Les citoyennes et les citoyens maliens sont en droit de s’interroger : pourquoi le ministre de l’Éducation nationale Amadou Sy Savané Mo samata gaccee, traduisez par ” CHEVALIER sans peur ni reproches”, a pu, à brûle-pourpoint, décider de suspendre l’enseignement de la Révolution démocratique bourgeoise de 1789, lui homme de culture censé connaitre parfaitement toute la signification historique de cette révolution ?
L’aurait-il fait sur ordre de ses employeurs du moment ? Si c’est le cas, je serais profondément déçu, moi qui croyais le connaitre pour sa grande probité intellectuelle et sa détermination à défendre ses idées ; pour aussi sa connaissance du sens de l’Histoire !
À mon entendement, l’enseignement de l’histoire de la Révolution démocratique bourgeoise de 1789 est dans les programmes définis par la réforme de l’Éducation de 1962 portée par le ministre Abdoulaye Singaré, laquelle avait pour mission de décoloniser l’enseignement de l’Histoire au Mali, en s’attachant justement à faire connaitre à la jeunesse malienne l’histoire des révolutions dans le monde.
Au fait, de quoi ont peur celles et ceux qui nous gouvernent aujourd’hui pour suspendre l’enseignement de la Révolution démocratique bourgeoise de 1789 des programmes des élèves des classes de neuvième année du cycle fondamental au Mali au motif qu’ils seraient trop jeunes et pourraient être influencés par l’idéologie de cette révolution ?
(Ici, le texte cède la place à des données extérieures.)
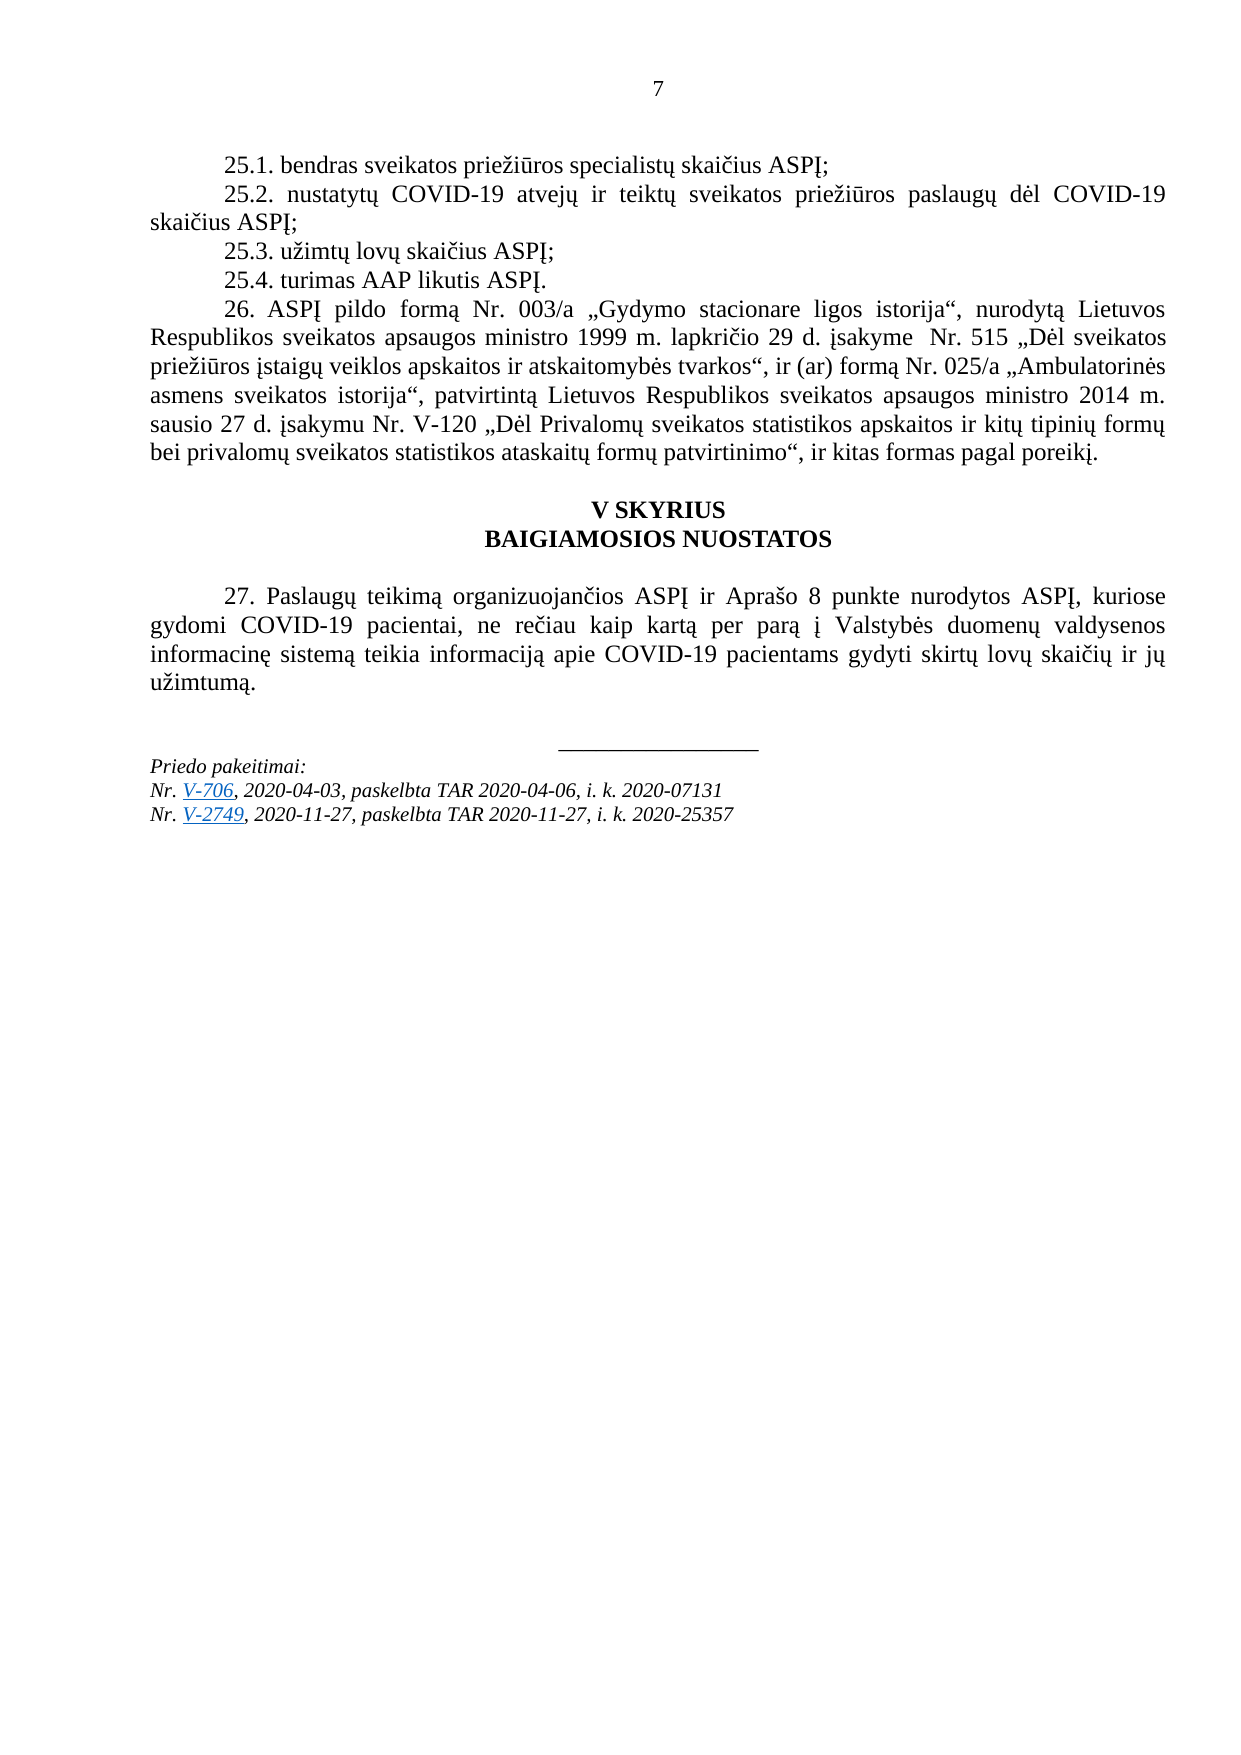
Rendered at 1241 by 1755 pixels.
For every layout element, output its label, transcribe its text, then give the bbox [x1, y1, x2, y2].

text BAIGIAMOSIOS NUOSTATOS [150, 524, 1166, 552]
text ________________ [150, 725, 1166, 754]
text 27. Paslaugų teikimą organizuojančios ASPĮ ir Aprašo 8 punkte nurodytos ASPĮ, kuriose gydomi COVID-19 pacientai, ne rečiau kaip kartą per parą į Valstybės duomenų valdysenos informacinę sistemą teikia informaciją apie COVID-19 pacientams gydyti skirtų lovų skaičių ir jų užimtumą. [150, 581, 1166, 696]
text 26. ASPĮ pildo formą Nr. 003/a „Gydymo stacionare ligos istorija“, nurodytą Lietuvos Respublikos sveikatos apsaugos ministro 1999 m. lapkričio 29 d. įsakyme Nr. 515 „Dėl sveikatos priežiūros įstaigų veiklos apskaitos ir atskaitomybės tvarkos“, ir (ar) formą Nr. 025/a „Ambulatorinės asmens sveikatos istorija“, patvirtintą Lietuvos Respublikos sveikatos apsaugos ministro 2014 m. sausio 27 d. įsakymu Nr. V-120 „Dėl Privalomų sveikatos statistikos apskaitos ir kitų tipinių formų bei privalomų sveikatos statistikos ataskaitų formų patvirtinimo“, ir kitas formas pagal poreikį. [150, 294, 1166, 466]
text V SKYRIUS [150, 495, 1166, 524]
text 25.1. bendras sveikatos priežiūros specialistų skaičius ASPĮ; [150, 150, 1196, 179]
text 25.3. užimtų lovų skaičius ASPĮ; [150, 236, 1196, 265]
text Priedo pakeitimai: [150, 754, 1166, 778]
text Nr. V-2749, 2020-11-27, paskelbta TAR 2020-11-27, i. k. 2020-25357 [150, 802, 1166, 826]
text 25.4. turimas AAP likutis ASPĮ. [150, 265, 1196, 294]
text 25.2. nustatytų COVID-19 atvejų ir teiktų sveikatos priežiūros paslaugų dėl COVID-19 skaičius ASPĮ; [150, 179, 1166, 236]
text Nr. V-706, 2020-04-03, paskelbta TAR 2020-04-06, i. k. 2020-07131 [150, 778, 1166, 802]
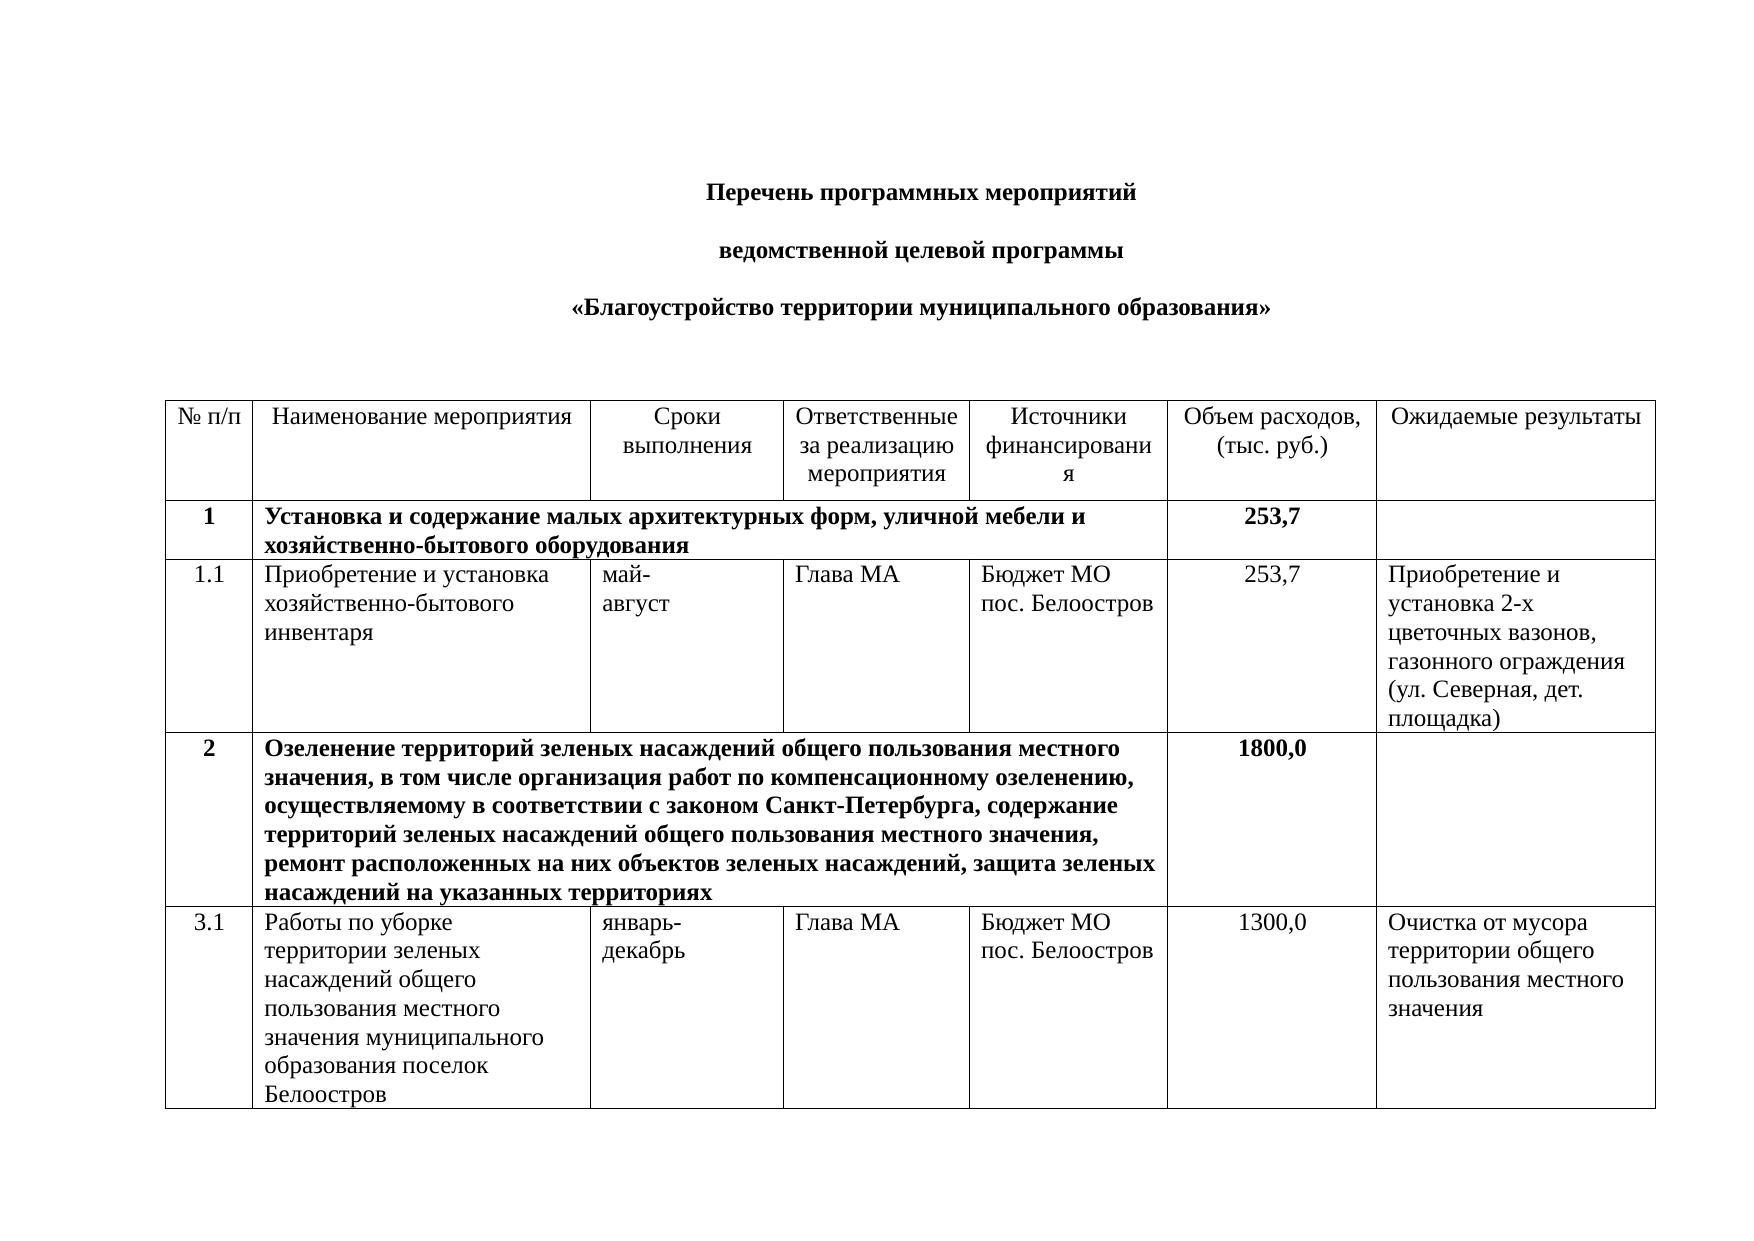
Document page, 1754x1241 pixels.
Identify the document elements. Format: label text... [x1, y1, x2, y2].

Les autorités actuelles auraient-elles peur que la jeunesse malienne influencée par les idées révolutionnaires de 1789 aille à l’assaut de toutes les Bastilles du Mali, « brise les barrots pour leurs frères » et libère tous les détenus pour délit d’opinion, civils et militaires ; que la jeunesse influencée par les idées révolutionnaires à cette époque de 1789 exige le retour de tous les exilés politiques, impose la suppression de tous les privilèges des féodaux et la récupération de tous les biens mal acquis de 1990 à nos jours et surtout depuis 2012 ?
Il est difficile de comprendre que ce soit de son plein gré que le ministre Amadou Sy Savané a décidé la suspension de l’enseignement de la Révolution démocratique bourgeoise de 1789 destiné aux classes de la neuvième année de l’enseignement fondamental au Mali.
Amadou Sy Savané, Mo sawa ta gaccee n’a rien à sauvegarder sauf sa liberté, son honneur, ce qu’il a gagné honnêtement à la sueur de son front et de son cerveau comme fonctionnaire international et ce qu’il gagnera tout aussi honnêtement au ministère de l’Éducation nationale sans jamais redouter aucun audit.
Il sait, j’en suis sûr, que la Révolution démocratique bourgeoise de 1789 est la mère de toutes celles qui vont suivre : 1848, la révolution chantée par le grand poète et écrivain, acteur lors des évènements, Alphonse de Lamartine ; la révolution de 1871 qui enfante l’Ephémère Commune de Paris ; les révolutions de 1905 et d’octobre 1917 de Russie ; la Révolution allemande de 1918 qui verra périr Karl Liebknecht et Rosa Luxembourg assassinés par la Bourgeoisie.
Attention, il ne faut pas plonger le Mali dans une nuit qui ne verrait plus le soleil se lever. Une nuit sans étoiles, sauf celles qui scintillent, non pas au firmament, mais sur les képis, les casquettes et les bérets de couleurs diverses des généraux !
Attention, petit frère, la nuit, aussi longue que soit sa durée, finira un jour. Et le soleil poindra à l’horizon. Tout œil le verra !
Attention encore une fois petit frère Sy Savané mo sawa ta gaccee ! Le peuple malien observe et jugera sévèrement les Gouvernements du Mali, surtout celles et ceux qui, se proclamant avec fracas adeptes du Mali Kura, n’auront pas été à la hauteur idoine des missions que la Nation et l’Histoire leur auront assignées !
Bamako, le 31 Octobre 2025
Pr. Ali Nouhoum Diallo
Un Enseignant parmi d’autres qui proteste contre cette suspension et prend date devant l’Histoire.